するとアレンさんがゆっくり呼吸を見せる。

「吸って。」

私は小さく吸う。

「吐け。」

ゆっくり。

何度か繰り返す。

少しずつ。

少しずつ呼吸が戻ってくる。

「……っ、ひっく……」

涙がぽろぽろ落ちた。

男の人は少し離れた場所で青ざめていた。

「す、すまねぇ……!俺はただ心配で……!」

本当に悪気はなかったんだと思う。

それが分かるから余計苦しかった。

アレンさんは小さく首を振った。

「……あんたは悪くない。」

「でも……」

「この子は怖い思いした後なんだ。」

男の人は申し訳なさそうに俯いた。

私はそれを見て、胸がぎゅっとなる。

怖かった。

でも。

この人は悪くない。

なのに私は――

「ご、ごめんなさい……」

掠れた声で謝る。

すると男の人が慌てて手を振った。

「いやいや!?謝んなくていい!」

その必死な様子に、少しだけ空気が緩む。

アレンさんはため息をついて、私をそっと抱き上げた。

「戻るぞ。

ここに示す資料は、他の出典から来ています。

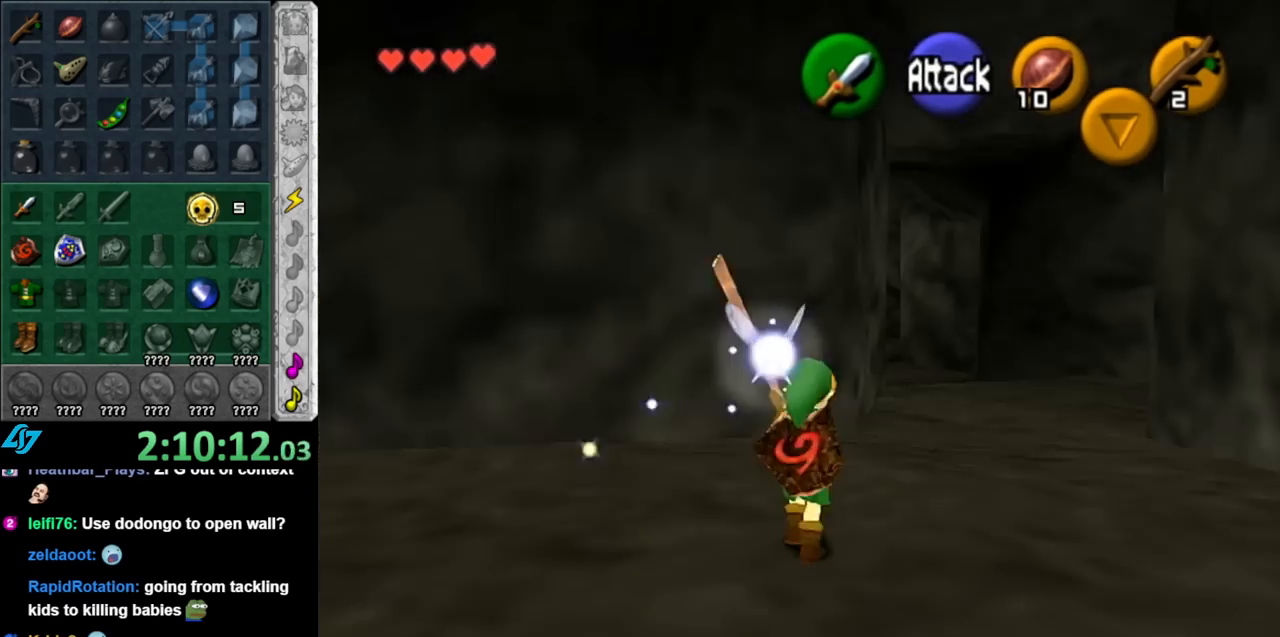
{"buttons": [], "left_stick": "center", "right_stick": "center", "events": [[83, "L1", "up"]]}
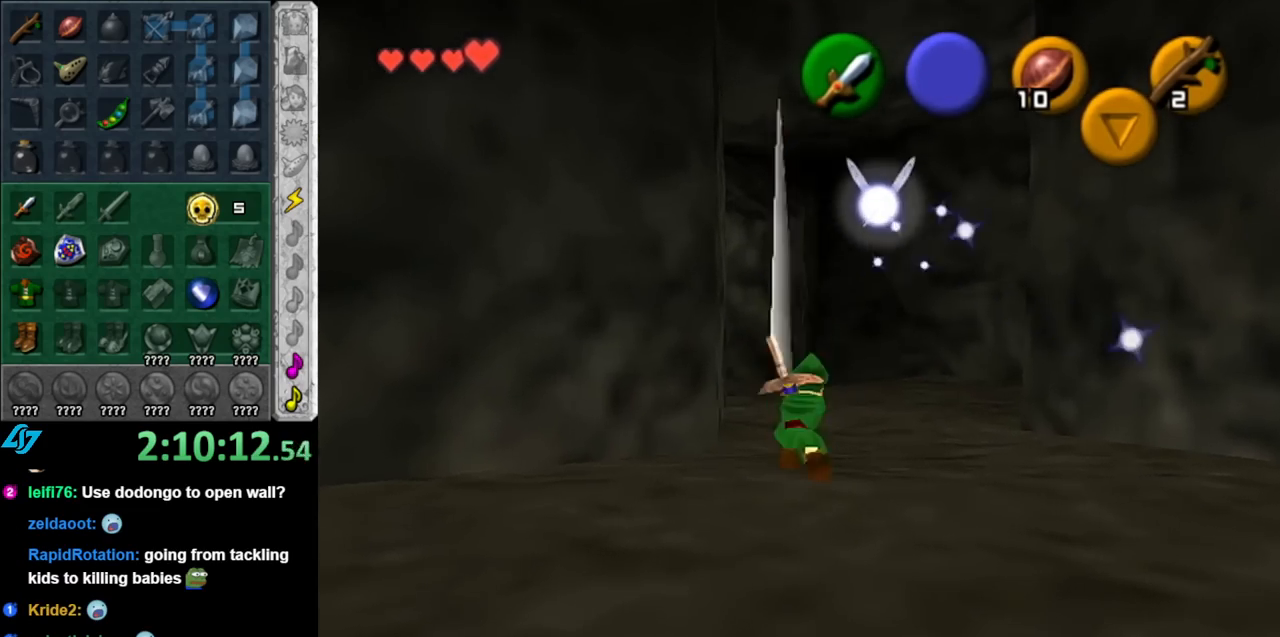
{"buttons": ["A", "L1"], "left_stick": "down", "right_stick": "center", "events": [[33, "left_stick", "down"], [400, "A", "down"], [500, "L1", "down"]]}
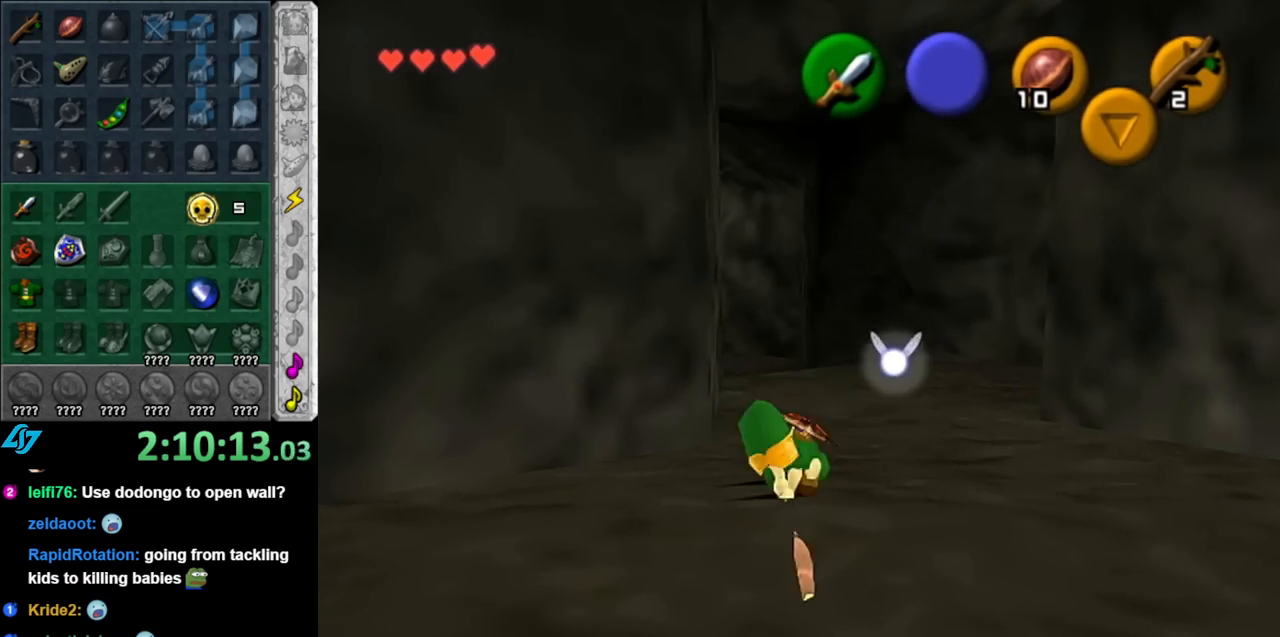
{"buttons": [], "left_stick": "up", "right_stick": "center", "events": [[33, "A", "up"], [100, "left_stick", "up"], [250, "L1", "up"]]}
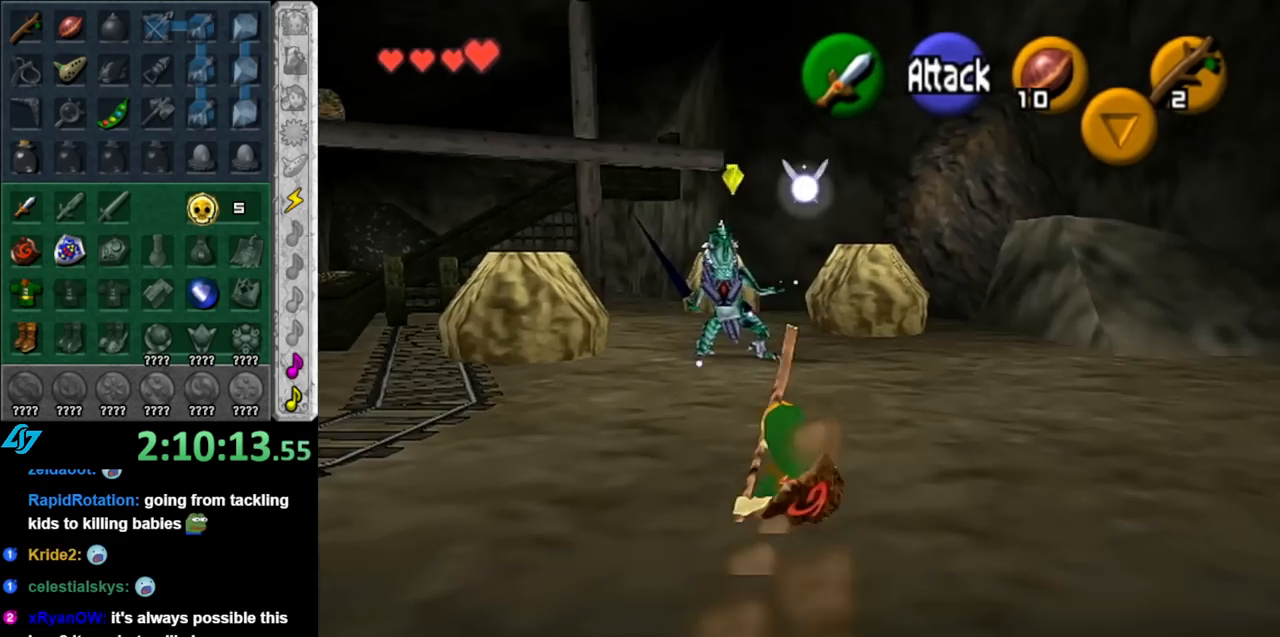
{"buttons": [], "left_stick": "up", "right_stick": "center", "events": []}
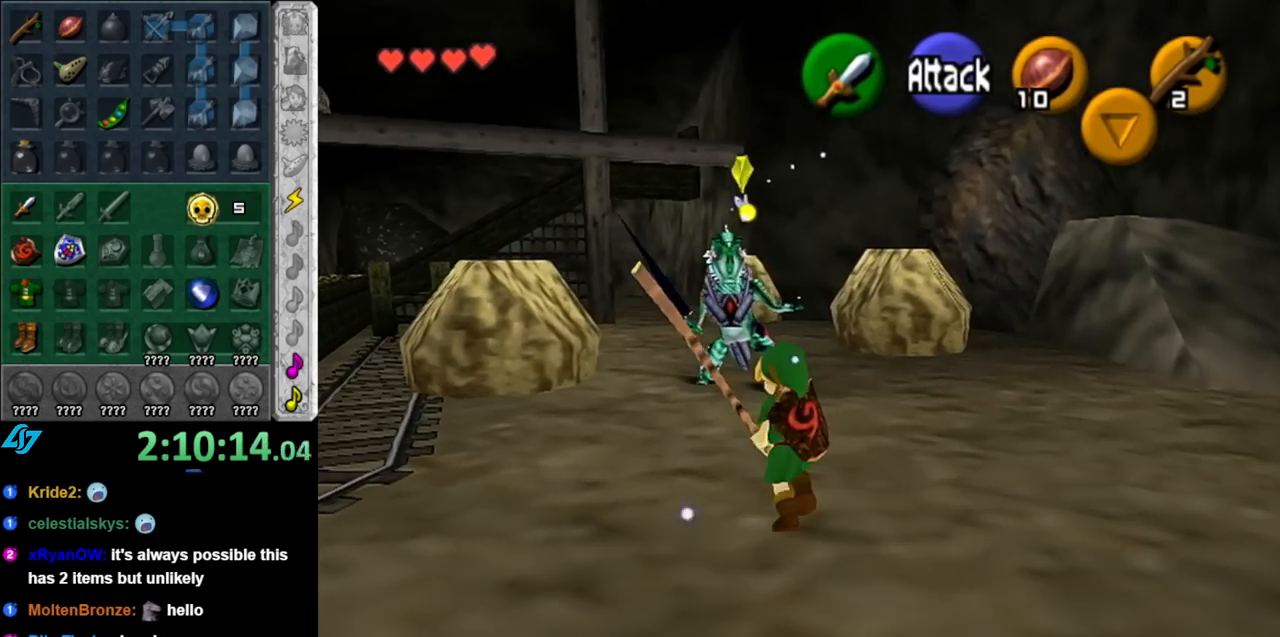
{"buttons": ["R1"], "left_stick": "center", "right_stick": "center", "events": [[317, "B", "down"], [400, "R1", "down"], [433, "B", "up"], [500, "left_stick", "center"]]}
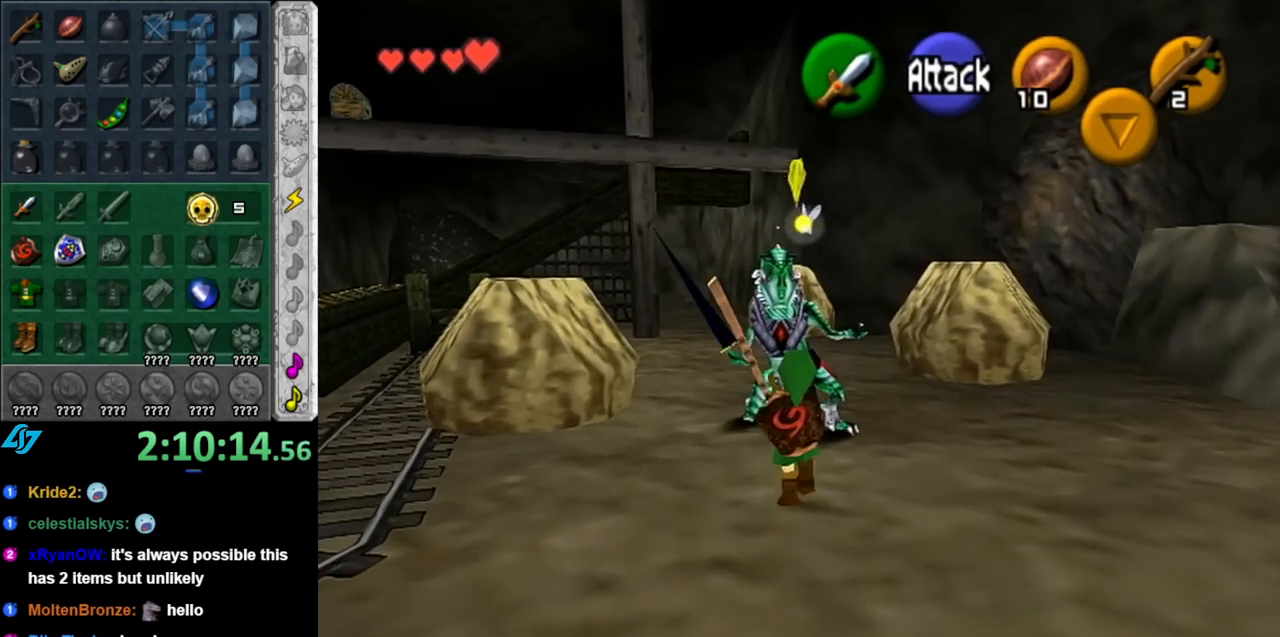
{"buttons": [], "left_stick": "up", "right_stick": "center", "events": [[67, "B", "down"], [217, "B", "up"], [317, "R1", "up"], [317, "left_stick", "up"]]}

」

私は小さく頷く。

アレンさんの服をぎゅっと掴んだ。

帰り道。

夜風が静かに吹いている。

私はアレンさんの腕の中で俯いた。

「……ごめんなさい。」

「何がだ。」

「……怖がっちゃった。」

声が震える。

「本当は怖くないって分かってるのに……」

涙がまた滲む。

「変だよね……」

すると。

アレンさんが足を止めた。

「変じゃねぇよ。」

即答だった。

私は目を丸くする。

アレンさんは真っ直ぐ前を向いたまま言う。

「怖い思いしたんだ。当たり前だろ。」

「でも……」

「無理に平気になろうとすんな。」

低い声。

でもすごく優しかった。

「少しずつでいい。」

その言葉を聞いた瞬間。

胸の奥がじんわり温かくなる。

私はアレンさんの服をぎゅっと掴んだ。

怖い記憶はまだ消えない。

きっとすぐには治らない。

でも。

一人じゃない。

そう思えるだけで、少しだけ怖さが小さくなった気がした。